◆ **What this task involves**
In the listing that follows, locate the line containing "EVENTO, UNA SAGRA…" and the line containing "Complementos". Retype exactly those two lines and every line between them, and nothing more.

*** Begin section ***

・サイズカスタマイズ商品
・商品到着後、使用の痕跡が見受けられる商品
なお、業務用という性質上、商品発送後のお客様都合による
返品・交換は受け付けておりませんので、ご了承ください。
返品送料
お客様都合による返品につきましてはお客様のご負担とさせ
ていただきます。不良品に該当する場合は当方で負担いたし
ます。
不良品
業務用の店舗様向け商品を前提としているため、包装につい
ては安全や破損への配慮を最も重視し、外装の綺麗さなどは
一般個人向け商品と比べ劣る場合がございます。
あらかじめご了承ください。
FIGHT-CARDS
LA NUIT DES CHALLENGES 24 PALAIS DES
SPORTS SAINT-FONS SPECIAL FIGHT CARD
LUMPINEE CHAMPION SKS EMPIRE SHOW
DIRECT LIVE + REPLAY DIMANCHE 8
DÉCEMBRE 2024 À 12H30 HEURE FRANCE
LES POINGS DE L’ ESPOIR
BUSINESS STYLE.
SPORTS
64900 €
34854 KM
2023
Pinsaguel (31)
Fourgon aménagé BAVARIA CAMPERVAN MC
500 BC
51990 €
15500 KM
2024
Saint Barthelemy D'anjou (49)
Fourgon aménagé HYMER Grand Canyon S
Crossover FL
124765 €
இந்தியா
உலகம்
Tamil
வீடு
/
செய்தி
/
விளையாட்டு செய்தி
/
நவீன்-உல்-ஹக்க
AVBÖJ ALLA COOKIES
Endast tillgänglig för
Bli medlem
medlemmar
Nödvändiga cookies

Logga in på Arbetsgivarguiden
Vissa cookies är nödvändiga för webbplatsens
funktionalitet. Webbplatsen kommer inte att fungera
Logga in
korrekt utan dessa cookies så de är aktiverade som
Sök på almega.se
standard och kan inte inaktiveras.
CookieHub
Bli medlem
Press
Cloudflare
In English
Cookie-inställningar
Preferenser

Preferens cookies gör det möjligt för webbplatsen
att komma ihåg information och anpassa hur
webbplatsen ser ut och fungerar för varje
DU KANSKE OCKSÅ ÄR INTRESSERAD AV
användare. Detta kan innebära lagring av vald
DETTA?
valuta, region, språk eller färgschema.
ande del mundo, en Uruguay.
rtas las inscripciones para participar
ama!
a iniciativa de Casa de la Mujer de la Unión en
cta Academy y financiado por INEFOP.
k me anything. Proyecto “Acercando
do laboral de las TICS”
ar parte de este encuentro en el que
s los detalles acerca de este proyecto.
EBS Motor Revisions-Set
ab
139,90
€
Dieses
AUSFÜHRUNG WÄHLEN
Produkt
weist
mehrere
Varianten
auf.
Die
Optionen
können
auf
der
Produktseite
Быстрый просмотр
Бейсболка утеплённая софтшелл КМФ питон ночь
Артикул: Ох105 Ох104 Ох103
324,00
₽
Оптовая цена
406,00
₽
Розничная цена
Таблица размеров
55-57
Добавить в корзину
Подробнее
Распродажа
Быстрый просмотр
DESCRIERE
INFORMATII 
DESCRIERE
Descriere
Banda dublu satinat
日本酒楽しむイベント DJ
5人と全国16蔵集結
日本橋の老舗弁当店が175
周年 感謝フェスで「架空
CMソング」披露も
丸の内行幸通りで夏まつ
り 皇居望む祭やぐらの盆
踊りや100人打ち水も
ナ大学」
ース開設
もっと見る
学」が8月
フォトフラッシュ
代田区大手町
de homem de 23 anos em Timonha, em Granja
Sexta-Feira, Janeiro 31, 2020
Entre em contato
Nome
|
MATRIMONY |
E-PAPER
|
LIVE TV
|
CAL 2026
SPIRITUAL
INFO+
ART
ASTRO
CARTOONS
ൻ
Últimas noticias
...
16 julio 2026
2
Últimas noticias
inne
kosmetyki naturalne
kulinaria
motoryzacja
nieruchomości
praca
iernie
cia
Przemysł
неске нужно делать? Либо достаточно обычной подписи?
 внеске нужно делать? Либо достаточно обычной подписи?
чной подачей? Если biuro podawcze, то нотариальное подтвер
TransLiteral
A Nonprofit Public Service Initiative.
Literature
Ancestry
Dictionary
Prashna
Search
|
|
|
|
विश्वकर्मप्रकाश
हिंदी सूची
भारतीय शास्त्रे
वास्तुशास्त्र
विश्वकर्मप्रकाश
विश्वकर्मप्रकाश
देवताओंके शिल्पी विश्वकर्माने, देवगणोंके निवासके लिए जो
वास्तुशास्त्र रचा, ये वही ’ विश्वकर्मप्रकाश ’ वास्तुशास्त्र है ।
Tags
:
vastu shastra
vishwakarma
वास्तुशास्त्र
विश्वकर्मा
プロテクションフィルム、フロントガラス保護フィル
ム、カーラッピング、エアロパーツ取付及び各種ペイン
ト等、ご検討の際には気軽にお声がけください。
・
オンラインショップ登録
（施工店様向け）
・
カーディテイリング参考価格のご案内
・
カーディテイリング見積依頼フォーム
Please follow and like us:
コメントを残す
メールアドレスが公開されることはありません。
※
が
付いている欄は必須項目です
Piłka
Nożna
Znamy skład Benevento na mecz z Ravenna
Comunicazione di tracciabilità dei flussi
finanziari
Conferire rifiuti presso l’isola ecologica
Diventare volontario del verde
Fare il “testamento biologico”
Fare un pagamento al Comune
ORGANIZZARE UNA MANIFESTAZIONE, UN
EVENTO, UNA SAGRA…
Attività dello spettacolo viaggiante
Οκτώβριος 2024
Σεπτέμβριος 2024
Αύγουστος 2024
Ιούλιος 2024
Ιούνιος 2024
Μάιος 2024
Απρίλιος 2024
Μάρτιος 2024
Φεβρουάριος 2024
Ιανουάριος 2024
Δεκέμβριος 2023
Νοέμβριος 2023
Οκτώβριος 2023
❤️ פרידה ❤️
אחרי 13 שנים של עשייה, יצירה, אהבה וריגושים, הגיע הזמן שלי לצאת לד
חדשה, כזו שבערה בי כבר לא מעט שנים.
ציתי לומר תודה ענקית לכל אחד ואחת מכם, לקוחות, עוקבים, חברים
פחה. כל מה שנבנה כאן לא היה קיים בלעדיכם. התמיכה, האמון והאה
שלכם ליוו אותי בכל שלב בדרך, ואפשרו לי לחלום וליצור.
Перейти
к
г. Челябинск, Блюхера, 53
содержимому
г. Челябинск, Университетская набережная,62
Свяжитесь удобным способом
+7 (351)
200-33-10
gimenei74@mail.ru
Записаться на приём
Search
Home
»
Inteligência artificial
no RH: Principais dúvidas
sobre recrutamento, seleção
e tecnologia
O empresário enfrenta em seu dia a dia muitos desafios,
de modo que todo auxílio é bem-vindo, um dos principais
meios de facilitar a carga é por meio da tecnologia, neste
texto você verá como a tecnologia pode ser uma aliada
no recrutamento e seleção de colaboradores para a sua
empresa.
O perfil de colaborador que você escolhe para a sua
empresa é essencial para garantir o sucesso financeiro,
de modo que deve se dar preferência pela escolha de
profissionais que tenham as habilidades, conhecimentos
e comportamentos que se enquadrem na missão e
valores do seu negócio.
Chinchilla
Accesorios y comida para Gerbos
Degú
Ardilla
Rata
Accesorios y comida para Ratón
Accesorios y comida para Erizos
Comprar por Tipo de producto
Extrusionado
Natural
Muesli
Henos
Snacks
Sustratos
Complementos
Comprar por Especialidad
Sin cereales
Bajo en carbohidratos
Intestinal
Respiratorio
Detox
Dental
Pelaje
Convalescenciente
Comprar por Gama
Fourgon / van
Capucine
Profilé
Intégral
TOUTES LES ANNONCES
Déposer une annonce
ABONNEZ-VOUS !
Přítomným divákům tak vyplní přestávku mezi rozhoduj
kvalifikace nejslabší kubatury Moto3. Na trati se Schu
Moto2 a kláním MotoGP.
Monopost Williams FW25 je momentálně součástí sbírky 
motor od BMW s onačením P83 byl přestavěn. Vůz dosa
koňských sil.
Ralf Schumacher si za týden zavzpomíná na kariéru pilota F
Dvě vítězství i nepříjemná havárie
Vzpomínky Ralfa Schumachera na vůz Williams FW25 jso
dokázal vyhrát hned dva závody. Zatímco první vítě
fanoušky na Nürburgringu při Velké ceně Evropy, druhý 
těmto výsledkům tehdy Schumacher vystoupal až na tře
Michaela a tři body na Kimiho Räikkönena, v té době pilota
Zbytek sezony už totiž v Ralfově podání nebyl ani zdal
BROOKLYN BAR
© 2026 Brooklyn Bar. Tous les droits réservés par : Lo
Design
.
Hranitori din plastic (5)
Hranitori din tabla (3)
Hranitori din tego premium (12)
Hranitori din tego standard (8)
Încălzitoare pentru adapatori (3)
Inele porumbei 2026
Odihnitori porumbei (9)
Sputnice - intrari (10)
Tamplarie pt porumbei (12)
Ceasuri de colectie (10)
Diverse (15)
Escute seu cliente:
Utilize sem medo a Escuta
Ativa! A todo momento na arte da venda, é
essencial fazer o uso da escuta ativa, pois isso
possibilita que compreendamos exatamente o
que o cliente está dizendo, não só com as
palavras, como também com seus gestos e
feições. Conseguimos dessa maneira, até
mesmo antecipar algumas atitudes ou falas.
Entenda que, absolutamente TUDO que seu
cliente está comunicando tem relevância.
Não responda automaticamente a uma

*** End section ***

◆ **Exercise output**
EVENTO, UNA SAGRA…
Attività dello spettacolo viaggiante
Οκτώβριος 2024
Σεπτέμβριος 2024
Αύγουστος 2024
Ιούλιος 2024
Ιούνιος 2024
Μάιος 2024
Απρίλιος 2024
Μάρτιος 2024
Φεβρουάριος 2024
Ιανουάριος 2024
Δεκέμβριος 2023
Νοέμβριος 2023
Οκτώβριος 2023
❤️ פרידה ❤️
אחרי 13 שנים של עשייה, יצירה, אהבה וריגושים, הגיע הזמן שלי לצאת לד
חדשה, כזו שבערה בי כבר לא מעט שנים.
ציתי לומר תודה ענקית לכל אחד ואחת מכם, לקוחות, עוקבים, חברים
פחה. כל מה שנבנה כאן לא היה קיים בלעדיכם. התמיכה, האמון והאה
שלכם ליוו אותי בכל שלב בדרך, ואפשרו לי לחלום וליצור.
Перейти
к
г. Челябинск, Блюхера, 53
содержимому
г. Челябинск, Университетская набережная,62
Свяжитесь удобным способом
+7 (351)
200-33-10
gimenei74@mail.ru
Записаться на приём
Search
Home
»
Inteligência artificial
no RH: Principais dúvidas
sobre recrutamento, seleção
e tecnologia
O empresário enfrenta em seu dia a dia muitos desafios,
de modo que todo auxílio é bem-vindo, um dos principais
meios de facilitar a carga é por meio da tecnologia, neste
texto você verá como a tecnologia pode ser uma aliada
no recrutamento e seleção de colaboradores para a sua
empresa.
O perfil de colaborador que você escolhe para a sua
empresa é essencial para garantir o sucesso financeiro,
de modo que deve se dar preferência pela escolha de
profissionais que tenham as habilidades, conhecimentos
e comportamentos que se enquadrem na missão e
valores do seu negócio.
Chinchilla
Accesorios y comida para Gerbos
Degú
Ardilla
Rata
Accesorios y comida para Ratón
Accesorios y comida para Erizos
Comprar por Tipo de producto
Extrusionado
Natural
Muesli
Henos
Snacks
Sustratos
Complementos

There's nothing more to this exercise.